Desde una perspectiva crítica, el planteo del sociólogo esloveno Slavoj Zizek, ubica a la problemática del multiculturalismo en la “lógica cultural del capitalismo tardío”. El autor sostiene: “Ahora que dejamos atrás –de acuerdo con la ideología oficial– las pasiones políticas ‘inmaduras’ (el régimen de lo político, es decir, la lucha de clases y otros antagonismos pasados de moda) para dar paso a un universo pos ideológico pragmático maduro, de administración racional y consensos negociados, a un universo libre de impulsos utópicos en el que la administración desapasionada de los asuntos sociales va de la mano de un hedonismo estetizante (el pluralismo de las ‘formas de vida’), en ese preciso momento, lo político forcluido está celebrando su retorno triunfal en la forma más arcaica: bajo la forma del odio racista, puro, incólume hacia el Otro, lo cual hace que la actitud tolerante racional sea absolutamente impotente. En este sentido preciso, el racismo posmoderno contemporáneo es el síntoma del capitalismo tardío multiculturalista, y echa luz sobre la contradicción propia del proyecto ideológico liberal-democrático” (Zizek: 1998).
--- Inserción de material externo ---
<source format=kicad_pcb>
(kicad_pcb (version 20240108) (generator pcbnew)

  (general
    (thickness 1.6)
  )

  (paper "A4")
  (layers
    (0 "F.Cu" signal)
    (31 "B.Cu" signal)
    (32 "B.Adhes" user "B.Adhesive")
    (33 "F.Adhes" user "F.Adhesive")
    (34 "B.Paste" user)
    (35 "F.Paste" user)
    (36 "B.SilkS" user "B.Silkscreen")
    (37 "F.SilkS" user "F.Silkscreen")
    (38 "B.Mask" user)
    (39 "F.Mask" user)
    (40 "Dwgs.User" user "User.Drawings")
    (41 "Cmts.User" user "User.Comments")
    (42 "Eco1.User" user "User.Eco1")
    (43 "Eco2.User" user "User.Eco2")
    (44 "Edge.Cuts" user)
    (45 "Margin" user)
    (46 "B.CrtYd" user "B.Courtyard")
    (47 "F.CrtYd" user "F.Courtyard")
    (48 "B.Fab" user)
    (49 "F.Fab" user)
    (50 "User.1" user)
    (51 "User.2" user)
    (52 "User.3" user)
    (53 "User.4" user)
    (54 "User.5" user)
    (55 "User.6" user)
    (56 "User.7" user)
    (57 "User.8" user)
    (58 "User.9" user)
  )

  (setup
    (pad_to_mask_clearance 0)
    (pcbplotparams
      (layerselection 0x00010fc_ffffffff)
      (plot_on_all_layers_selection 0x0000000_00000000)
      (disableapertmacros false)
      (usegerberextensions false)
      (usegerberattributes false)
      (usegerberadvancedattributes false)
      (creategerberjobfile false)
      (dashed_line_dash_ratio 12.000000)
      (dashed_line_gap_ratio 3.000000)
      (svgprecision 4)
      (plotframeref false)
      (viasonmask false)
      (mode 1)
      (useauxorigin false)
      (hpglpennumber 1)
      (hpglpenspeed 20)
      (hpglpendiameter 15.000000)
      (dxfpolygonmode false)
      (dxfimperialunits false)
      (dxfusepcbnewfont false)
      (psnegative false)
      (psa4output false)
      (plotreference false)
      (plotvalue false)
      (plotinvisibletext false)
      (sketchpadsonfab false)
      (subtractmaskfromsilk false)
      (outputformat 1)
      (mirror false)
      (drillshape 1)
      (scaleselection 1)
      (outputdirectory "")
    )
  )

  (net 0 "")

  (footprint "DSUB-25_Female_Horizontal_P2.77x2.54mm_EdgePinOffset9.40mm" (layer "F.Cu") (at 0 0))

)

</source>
Zizek reflexiona sobre las sutiles formas de racismo ideológico que aparecen en el mapa cultural actual, como contraparte de la expansión capitalista en el mundo. La característica sobresaliente del capitalismo actual es que éste produce una especie de “autocolonización” del capital sobre el mismo país colonizador. No habría metrópolis y países colonizados, sino más bien la empresa global, al romper su relación con la nación de origen, trata a su propio país como territorio que debe ser colonizado. En este sentido sostiene: “Hoy, el capitalismo global –después del capitalismo nacional y de su fase colonialista/internacionalista– entraña nuevamente una especie de ‘negación de la negación’. En un principio, desde luego ideal, el capitalismo se circunscribe a los confines del Estado-Nación y se ve acompañado del comercio internacional (el intercambio entre Estados-Nación soberanos); luego sigue la relación de colonización, en el cual el país colonizador subordina y explota (económico, política y culturalmente) al país colonizado. Como culminación de este proceso, se presenta la paradoja de la colonización en la cual sólo hay colonias, no hay países colonizadores: el poder colonizador no proviene más del Estado-Nación, sino que surge directamente de las empresas globales” (Zizek: 1998).
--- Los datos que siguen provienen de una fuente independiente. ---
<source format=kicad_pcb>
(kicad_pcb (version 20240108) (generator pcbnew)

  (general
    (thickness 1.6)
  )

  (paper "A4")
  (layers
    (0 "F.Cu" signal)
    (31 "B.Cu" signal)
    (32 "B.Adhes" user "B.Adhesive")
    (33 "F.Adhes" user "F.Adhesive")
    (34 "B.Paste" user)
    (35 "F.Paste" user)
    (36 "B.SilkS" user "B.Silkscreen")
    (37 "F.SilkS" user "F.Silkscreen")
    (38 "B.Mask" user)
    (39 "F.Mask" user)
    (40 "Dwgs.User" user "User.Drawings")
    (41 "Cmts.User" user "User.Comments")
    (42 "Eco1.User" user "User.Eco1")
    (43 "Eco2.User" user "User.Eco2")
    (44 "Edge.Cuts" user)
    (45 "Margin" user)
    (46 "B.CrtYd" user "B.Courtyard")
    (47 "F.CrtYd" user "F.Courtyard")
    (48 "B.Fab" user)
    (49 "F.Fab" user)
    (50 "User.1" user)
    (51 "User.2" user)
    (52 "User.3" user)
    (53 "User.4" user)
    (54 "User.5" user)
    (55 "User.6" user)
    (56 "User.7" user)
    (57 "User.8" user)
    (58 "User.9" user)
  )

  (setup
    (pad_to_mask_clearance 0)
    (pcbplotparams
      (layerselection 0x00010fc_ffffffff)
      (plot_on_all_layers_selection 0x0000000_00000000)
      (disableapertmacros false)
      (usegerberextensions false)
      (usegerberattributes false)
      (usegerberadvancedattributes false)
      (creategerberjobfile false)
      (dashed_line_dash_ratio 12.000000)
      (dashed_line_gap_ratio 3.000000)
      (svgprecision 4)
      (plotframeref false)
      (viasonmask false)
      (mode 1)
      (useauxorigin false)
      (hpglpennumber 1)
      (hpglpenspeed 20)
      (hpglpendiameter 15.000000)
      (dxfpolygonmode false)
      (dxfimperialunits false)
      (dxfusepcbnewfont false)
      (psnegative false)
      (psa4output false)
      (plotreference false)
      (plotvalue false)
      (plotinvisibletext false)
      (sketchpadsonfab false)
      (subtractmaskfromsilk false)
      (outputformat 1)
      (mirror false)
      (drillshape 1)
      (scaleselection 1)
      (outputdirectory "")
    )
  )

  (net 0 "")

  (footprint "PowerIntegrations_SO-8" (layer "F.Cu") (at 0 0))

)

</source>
Por ello, Zizek afirma que el multiculturalismo sería la “expresión ideal del capitalismo multinacional”, donde desde el vacío de una posición global, se trata a cada cultura como el colonizador trata a su pueblo colonizado: como nativos, los cuales deben ser respetados y estudiados. Entonces, “de la misma forma que en el capitalismo global existe la paradoja de la colonización sin la metrópolis colonizante de tipo Estado-Nación, en el multiculturalismo existe una distancia eurocentrista condescendiente y/o respetuosa para con las culturales locales, sin echar raíces en ninguna cultura en particular. En otras palabras, el multiculturalismo es una forma de racismo negada, invertida, autorreferencial, un “racismo con distancia”: “respeta” la identidad del otro, concibiendo a este como una comunidad auténtica cerrada, hacia la cual él, el multiculturalista, mantiene una distancia que se hace posible gracias a su posición universal privilegiada” (Zizek: 1998).
La conclusión a la que llega Zizek es que el fenómeno de la multiculturalidad es el modo en que se manifiesta, de manera hegemónica, la presencia masiva del capitalismo mundial como sistema universal. El multiculturalismo sería la expresión de la homogeneización sin precedentes que generó el capitalismo en el mundo contemporáneo.